Pulley is all about everything you need to manage Equity.
We all tend to forget small meeting pointers or tasks we are about to complete. Mark Erdmann Co-founder of Pulley shared a fascinating use case where they build an AI tool that instantly searches instances of you mentioning your work on Slack and recaps it for you. This saved at least one hour of work per quarter per person. The second use case they shared was creating a knowledge bot for the Slack channel. Any question asked will be answered from analysis of chat history, pre-processing raw chat before going to machine learning language models. The team of 30 users uses this 30-40 times a day. AI Saving 40 hrs of Leadership time! Let’s turn our attention to the next use case
Zapier is a workflow automation software for everyone.
Have you ever used Google Gemini to take meeting notes? Or you are still noting down the Minutes of Meeting the old way. Google’s useful feature takes meeting notes for you. If you join late, you can tell it “Catch me up during the meeting with Summary so far”. As an organizer, you also receive an email with a link recap shortly after the meeting ends. Pretty cool Check this out.
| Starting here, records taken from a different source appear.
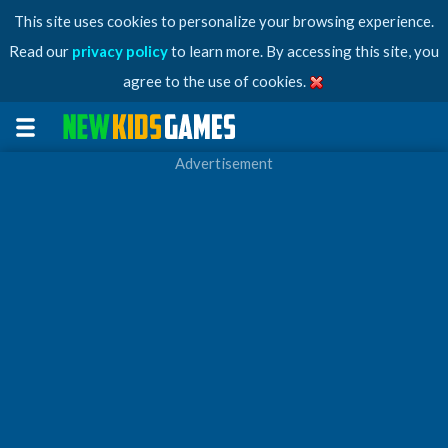
This site uses cookies to personalize your browsing experience.
Read our
privacy policy
to learn more. By accessing this site, you
agree to the use of cookies.
Advertisement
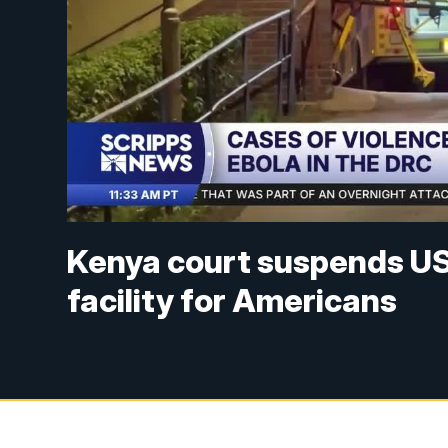
Kenya court suspends US 
facility for Americans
Zapier co-founder Mike Knoop took it one step ahead and built an OpenAI gong that extracts transcripts, gives out detailed summaries, recommends next steps, adds back data to CRM, and prompts sales representatives on how they should continue the deal.
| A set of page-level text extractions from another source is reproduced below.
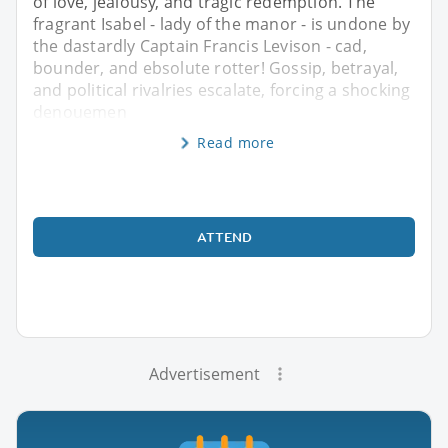
of love, jealousy, and tragic redemption. The
fragrant Isabel - lady of the manor - is undone by
the dastardly Captain Francis Levison - cad,
bounder, and ebsolute rotter! Gossip, betrayal,
and political rivalries escalate, forcing a shocking
denouemen
Read more
ATTEND
Advertisement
Result ??? $100 ARR per month
The Road Ahead: AI as a Tool, Partner, and a Catalyst for Change
In conclusion, AI has evolved from its early theoretical roots to become a transformative force across various industries today. With its branches ranging from machine learning and natural language processing to computer vision and robotics, AI has opened up new frontiers in problem-solving and automation. Businesses worldwide are leveraging AI for a myriad of use cases. As AI continues to advance, its potential for reshaping industries and improving efficiency remains boundless, promising a future where intelligent systems work alongside humans to tackle complex challenges.
One of the CEO’s in AI Public Consciousness 2022 said – “CEO’s have bought Ferraris in the shape of state of art AI systems. They just haven’t given any driving lessons to the staff!” …….Thoughts?